A: That is information that is always changing. The best way to find out if a city has BSL is by going to that city’s web page and looking at their bylaws. If they have BSL, it will be listed there.
Q: What can I do to help stop BSL?
A: There are several things you can do to help stop or pull back BSL. They include:
- Be a good dog owner, no matter what breed of dog you have. Everyone should be accountable and model a high standard of dog ownership. Responsible dog ownership means that you are proactive about keeping your dog and the people who interact with your dog safe.
- Speak up about BSL and how it affects innocent families with pets who have shown no signs of aggression and who “look like a pit bull” and about how ineffective it is. Many people are not aware that these laws exist, how emotionally devastating they can be for a family, or how ineffective and costly they are. Share this information with people so that they can be informed about this issue. Even if you don’t have a dog breed or “look” currently being targeted by BSL, it is important to make other people aware of this issue.

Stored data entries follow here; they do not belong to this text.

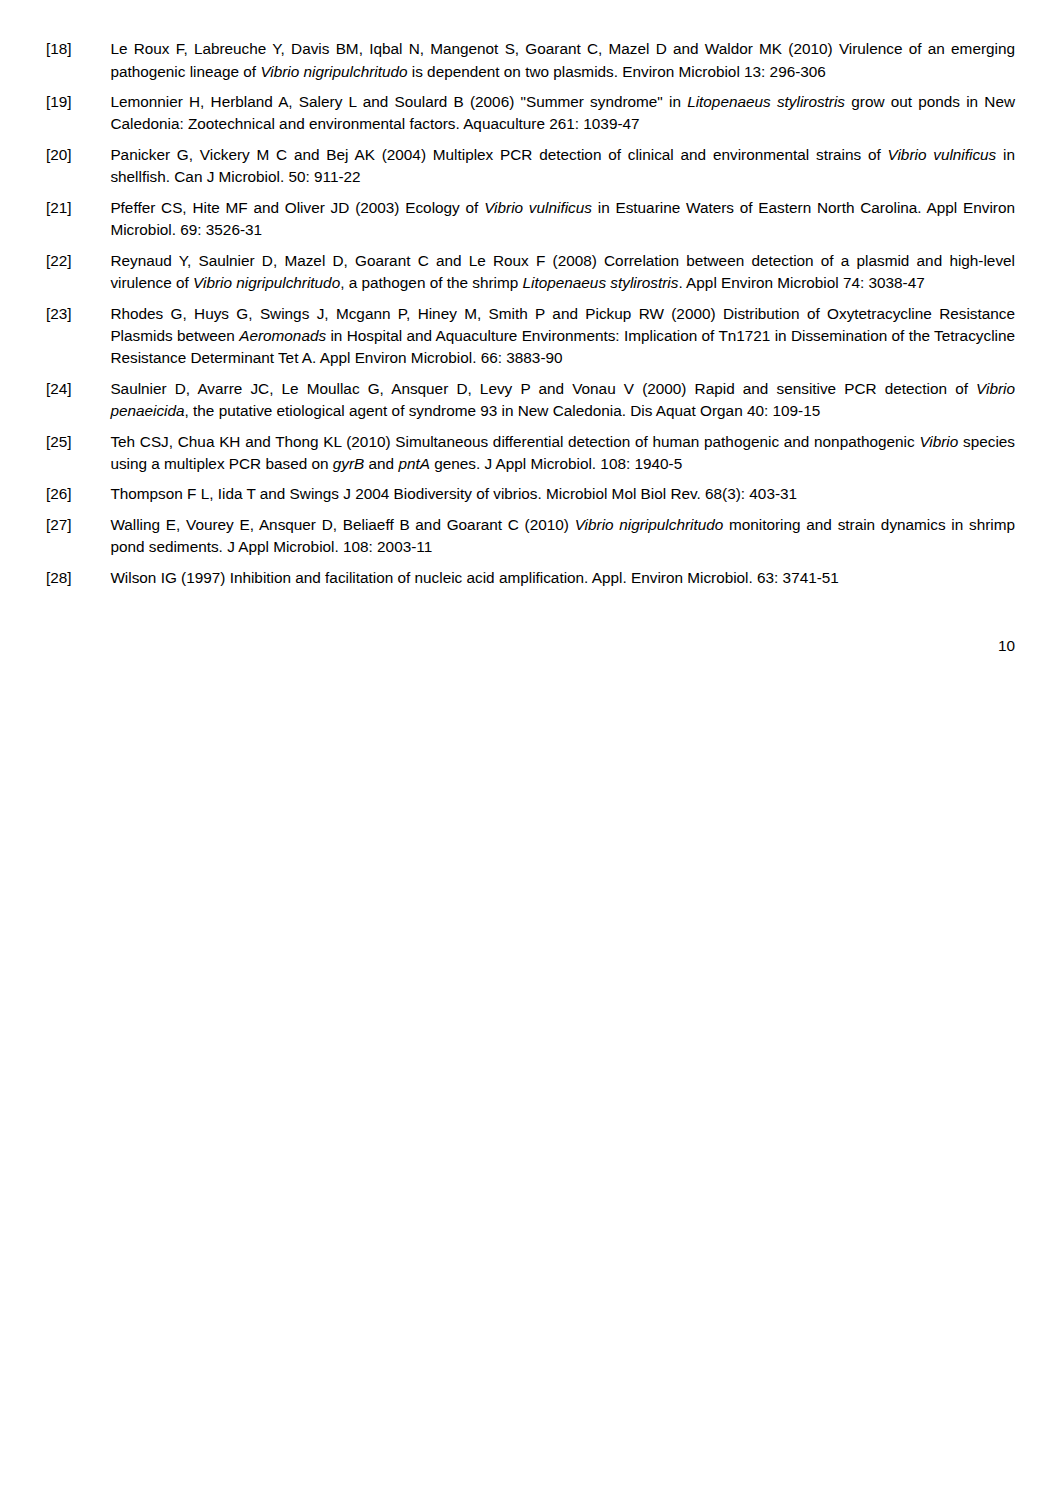[18] Le Roux F, Labreuche Y, Davis BM, Iqbal N, Mangenot S, Goarant C, Mazel D and Waldor MK (2010) Virulence of an emerging pathogenic lineage of Vibrio nigripulchritudo is dependent on two plasmids. Environ Microbiol 13: 296-306
[19] Lemonnier H, Herbland A, Salery L and Soulard B (2006) "Summer syndrome" in Litopenaeus stylirostris grow out ponds in New Caledonia: Zootechnical and environmental factors. Aquaculture 261: 1039-47
[20] Panicker G, Vickery M C and Bej AK (2004) Multiplex PCR detection of clinical and environmental strains of Vibrio vulnificus in shellfish. Can J Microbiol. 50: 911-22
[21] Pfeffer CS, Hite MF and Oliver JD (2003) Ecology of Vibrio vulnificus in Estuarine Waters of Eastern North Carolina. Appl Environ Microbiol. 69: 3526-31
[22] Reynaud Y, Saulnier D, Mazel D, Goarant C and Le Roux F (2008) Correlation between detection of a plasmid and high-level virulence of Vibrio nigripulchritudo, a pathogen of the shrimp Litopenaeus stylirostris. Appl Environ Microbiol 74: 3038-47
[23] Rhodes G, Huys G, Swings J, Mcgann P, Hiney M, Smith P and Pickup RW (2000) Distribution of Oxytetracycline Resistance Plasmids between Aeromonads in Hospital and Aquaculture Environments: Implication of Tn1721 in Dissemination of the Tetracycline Resistance Determinant Tet A. Appl Environ Microbiol. 66: 3883-90
[24] Saulnier D, Avarre JC, Le Moullac G, Ansquer D, Levy P and Vonau V (2000) Rapid and sensitive PCR detection of Vibrio penaeicida, the putative etiological agent of syndrome 93 in New Caledonia. Dis Aquat Organ 40: 109-15
[25] Teh CSJ, Chua KH and Thong KL (2010) Simultaneous differential detection of human pathogenic and nonpathogenic Vibrio species using a multiplex PCR based on gyrB and pntA genes. J Appl Microbiol. 108: 1940-5
[26] Thompson F L, Iida T and Swings J 2004 Biodiversity of vibrios. Microbiol Mol Biol Rev. 68(3): 403-31
[27] Walling E, Vourey E, Ansquer D, Beliaeff B and Goarant C (2010) Vibrio nigripulchritudo monitoring and strain dynamics in shrimp pond sediments. J Appl Microbiol. 108: 2003-11
[28] Wilson IG (1997) Inhibition and facilitation of nucleic acid amplification. Appl. Environ Microbiol. 63: 3741-51
10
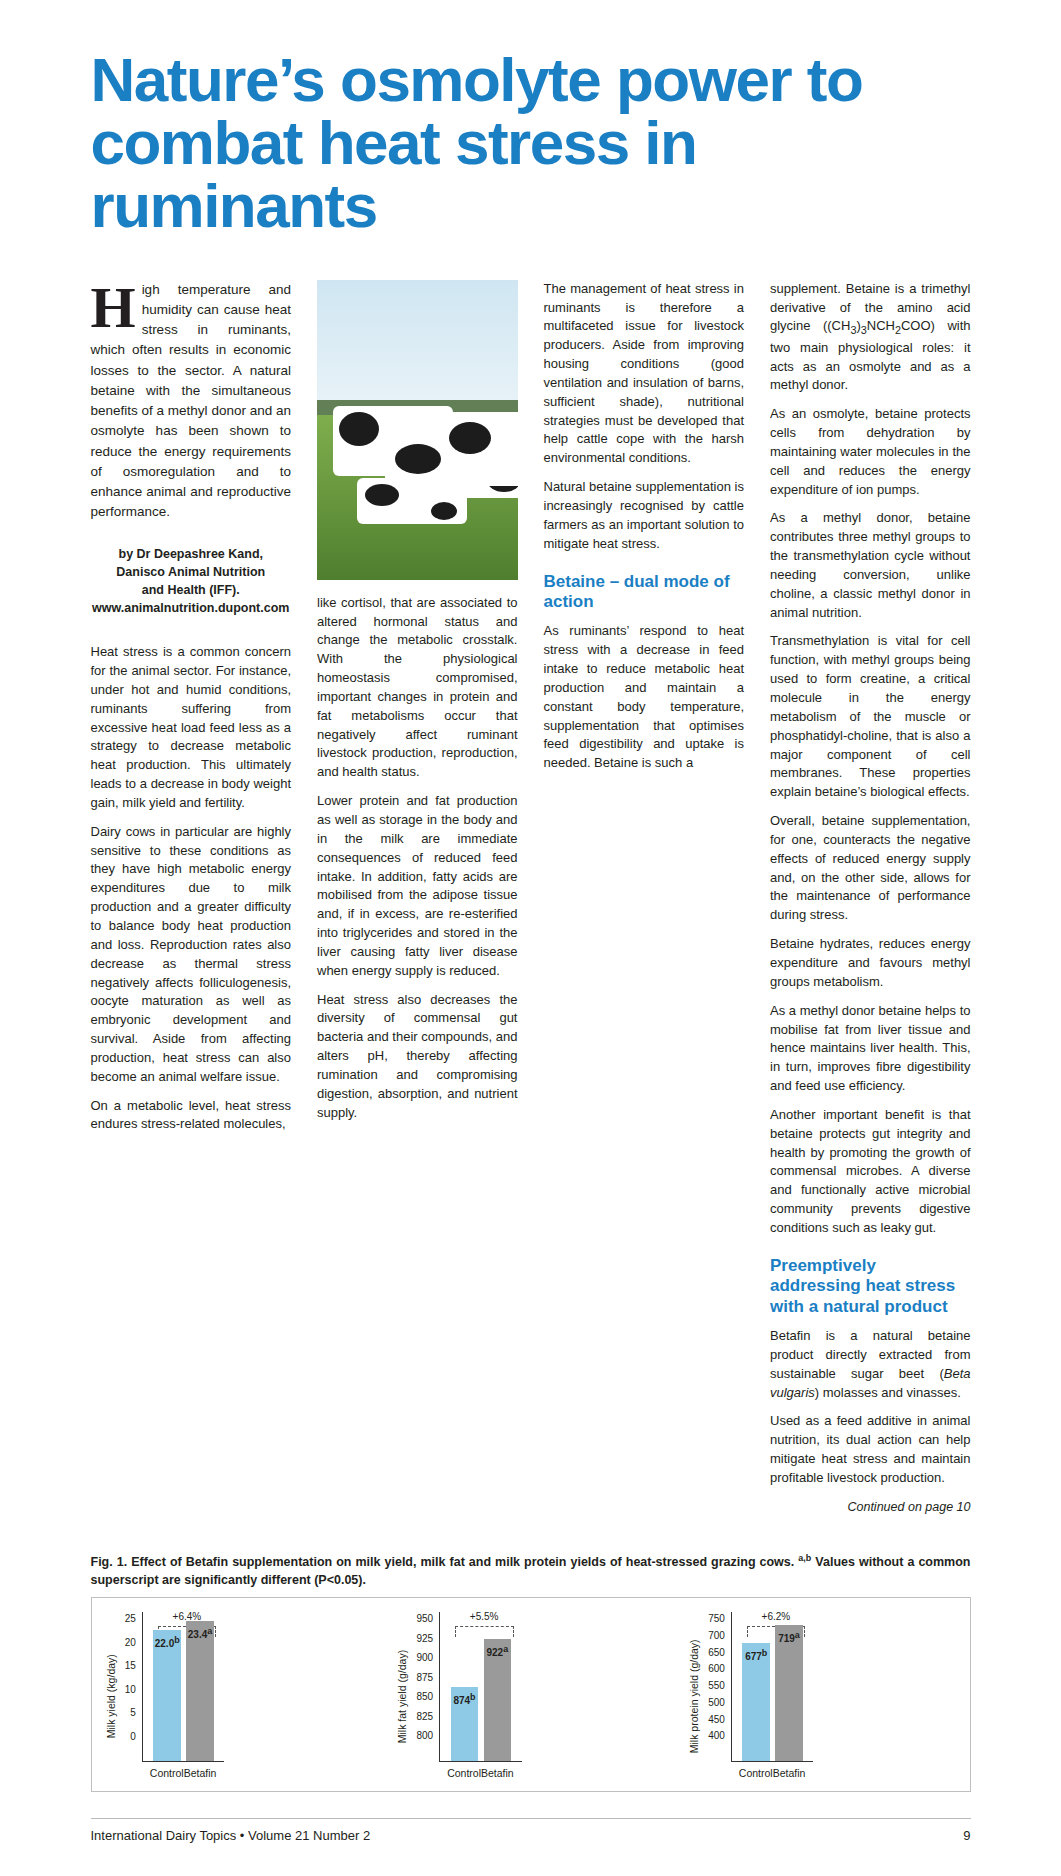Nature’s osmolyte power to combat heat stress in ruminants
High temperature and humidity can cause heat stress in ruminants, which often results in economic losses to the sector. A natural betaine with the simultaneous benefits of a methyl donor and an osmolyte has been shown to reduce the energy requirements of osmoregulation and to enhance animal and reproductive performance.
by Dr Deepashree Kand,
Danisco Animal Nutrition
and Health (IFF).
www.animalnutrition.dupont.com
Heat stress is a common concern for the animal sector. For instance, under hot and humid conditions, ruminants suffering from excessive heat load feed less as a strategy to decrease metabolic heat production. This ultimately leads to a decrease in body weight gain, milk yield and fertility.
Dairy cows in particular are highly sensitive to these conditions as they have high metabolic energy expenditures due to milk production and a greater difficulty to balance body heat production and loss. Reproduction rates also decrease as thermal stress negatively affects folliculogenesis, oocyte maturation as well as embryonic development and survival. Aside from affecting production, heat stress can also become an animal welfare issue.
On a metabolic level, heat stress endures stress-related molecules,
like cortisol, that are associated to altered hormonal status and change the metabolic crosstalk. With the physiological homeostasis compromised, important changes in protein and fat metabolisms occur that negatively affect ruminant livestock production, reproduction, and health status.
Lower protein and fat production as well as storage in the body and in the milk are immediate consequences of reduced feed intake. In addition, fatty acids are mobilised from the adipose tissue and, if in excess, are re-esterified into triglycerides and stored in the liver causing fatty liver disease when energy supply is reduced.
Heat stress also decreases the diversity of commensal gut bacteria and their compounds, and alters pH, thereby affecting rumination and compromising digestion, absorption, and nutrient supply.
The management of heat stress in ruminants is therefore a multifaceted issue for livestock producers. Aside from improving housing conditions (good ventilation and insulation of barns, sufficient shade), nutritional strategies must be developed that help cattle cope with the harsh environmental conditions.
Natural betaine supplementation is increasingly recognised by cattle farmers as an important solution to mitigate heat stress.
Betaine – dual mode of action
As ruminants’ respond to heat stress with a decrease in feed intake to reduce metabolic heat production and maintain a constant body temperature, supplementation that optimises feed digestibility and uptake is needed. Betaine is such a
supplement. Betaine is a trimethyl derivative of the amino acid glycine ((CH3)3NCH2COO) with two main physiological roles: it acts as an osmolyte and as a methyl donor.
As an osmolyte, betaine protects cells from dehydration by maintaining water molecules in the cell and reduces the energy expenditure of ion pumps.
As a methyl donor, betaine contributes three methyl groups to the transmethylation cycle without needing conversion, unlike choline, a classic methyl donor in animal nutrition.
Transmethylation is vital for cell function, with methyl groups being used to form creatine, a critical molecule in the energy metabolism of the muscle or phosphatidyl-choline, that is also a major component of cell membranes. These properties explain betaine’s biological effects.
Overall, betaine supplementation, for one, counteracts the negative effects of reduced energy supply and, on the other side, allows for the maintenance of performance during stress.
Betaine hydrates, reduces energy expenditure and favours methyl groups metabolism.
As a methyl donor betaine helps to mobilise fat from liver tissue and hence maintains liver health. This, in turn, improves fibre digestibility and feed use efficiency.
Another important benefit is that betaine protects gut integrity and health by promoting the growth of commensal microbes. A diverse and functionally active microbial community prevents digestive conditions such as leaky gut.
Preemptively addressing heat stress with a natural product
Betafin is a natural betaine product directly extracted from sustainable sugar beet (Beta vulgaris) molasses and vinasses.
Used as a feed additive in animal nutrition, its dual action can help mitigate heat stress and maintain profitable livestock production.
Continued on page 10
Fig. 1. Effect of Betafin supplementation on milk yield, milk fat and milk protein yields of heat-stressed grazing cows. a,b Values without a common superscript are significantly different (P<0.05).
Milk yield (kg/day)
25
20
15
10
5
0
+6.4%
22.0b
23.4a
Control
Betafin
Milk fat yield (g/day)
950
925
900
875
850
825
800
+5.5%
874b
922a
Control
Betafin
Milk protein yield (g/day)
750
700
650
600
550
500
450
400
+6.2%
677b
719a
Control
Betafin
International Dairy Topics • Volume 21 Number 2
9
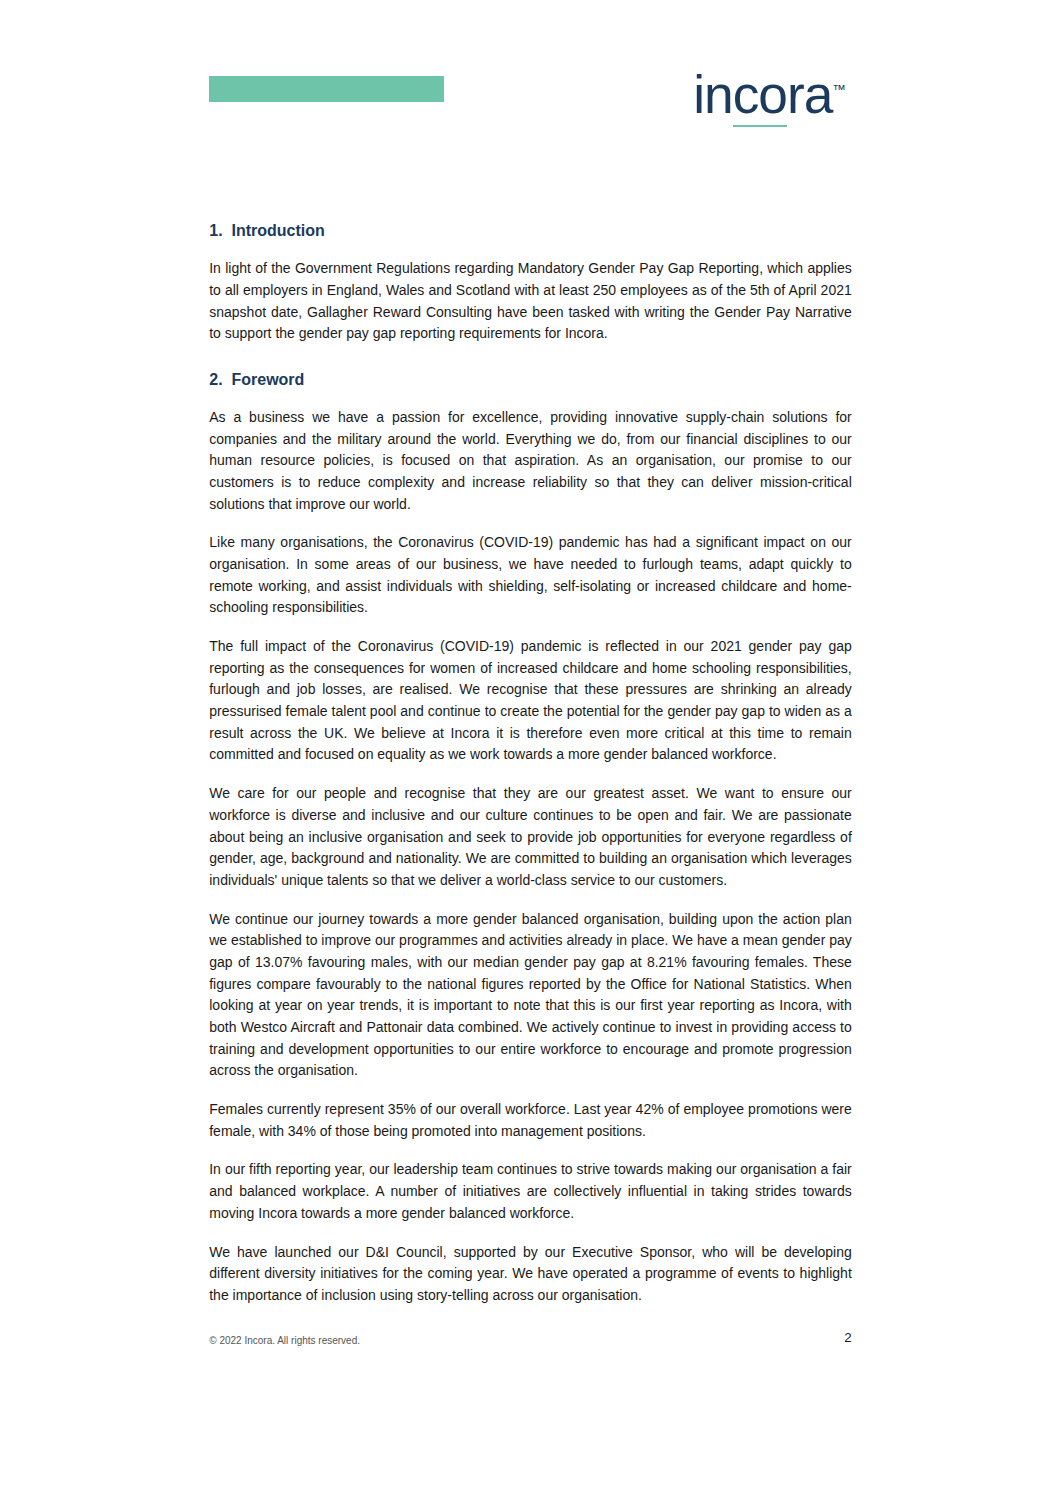incora™
1. Introduction
In light of the Government Regulations regarding Mandatory Gender Pay Gap Reporting, which applies to all employers in England, Wales and Scotland with at least 250 employees as of the 5th of April 2021 snapshot date, Gallagher Reward Consulting have been tasked with writing the Gender Pay Narrative to support the gender pay gap reporting requirements for Incora.
2. Foreword
As a business we have a passion for excellence, providing innovative supply-chain solutions for companies and the military around the world. Everything we do, from our financial disciplines to our human resource policies, is focused on that aspiration. As an organisation, our promise to our customers is to reduce complexity and increase reliability so that they can deliver mission-critical solutions that improve our world.
Like many organisations, the Coronavirus (COVID-19) pandemic has had a significant impact on our organisation. In some areas of our business, we have needed to furlough teams, adapt quickly to remote working, and assist individuals with shielding, self-isolating or increased childcare and home-schooling responsibilities.
The full impact of the Coronavirus (COVID-19) pandemic is reflected in our 2021 gender pay gap reporting as the consequences for women of increased childcare and home schooling responsibilities, furlough and job losses, are realised. We recognise that these pressures are shrinking an already pressurised female talent pool and continue to create the potential for the gender pay gap to widen as a result across the UK. We believe at Incora it is therefore even more critical at this time to remain committed and focused on equality as we work towards a more gender balanced workforce.
We care for our people and recognise that they are our greatest asset. We want to ensure our workforce is diverse and inclusive and our culture continues to be open and fair. We are passionate about being an inclusive organisation and seek to provide job opportunities for everyone regardless of gender, age, background and nationality. We are committed to building an organisation which leverages individuals' unique talents so that we deliver a world-class service to our customers.
We continue our journey towards a more gender balanced organisation, building upon the action plan we established to improve our programmes and activities already in place. We have a mean gender pay gap of 13.07% favouring males, with our median gender pay gap at 8.21% favouring females. These figures compare favourably to the national figures reported by the Office for National Statistics. When looking at year on year trends, it is important to note that this is our first year reporting as Incora, with both Westco Aircraft and Pattonair data combined. We actively continue to invest in providing access to training and development opportunities to our entire workforce to encourage and promote progression across the organisation.
Females currently represent 35% of our overall workforce. Last year 42% of employee promotions were female, with 34% of those being promoted into management positions.
In our fifth reporting year, our leadership team continues to strive towards making our organisation a fair and balanced workplace. A number of initiatives are collectively influential in taking strides towards moving Incora towards a more gender balanced workforce.
We have launched our D&I Council, supported by our Executive Sponsor, who will be developing different diversity initiatives for the coming year. We have operated a programme of events to highlight the importance of inclusion using story-telling across our organisation.
© 2022 Incora. All rights reserved.
2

- Monitor the activity of your city council, strata council, or any other regulatory body that might be tempted to consider this kind of legislation. When a “pit bull” story hits the headlines, people can become fearful and panic and legislation can be passed quickly when people haven’t looked at all sides of the issue.
- Speak up against media sensationalism. (You can find more information in our Correspondence to Media section.)
It is important to understand that your voice matters if your community is considering BSL. It is crucial that you put forward information to your local government that showcases that BSL does not work – and that it is, in fact, destructive to the families that have dogs who look like the identified breed that is to be banned. It is much easier to stop BSL from being passed than it is to have it repealed.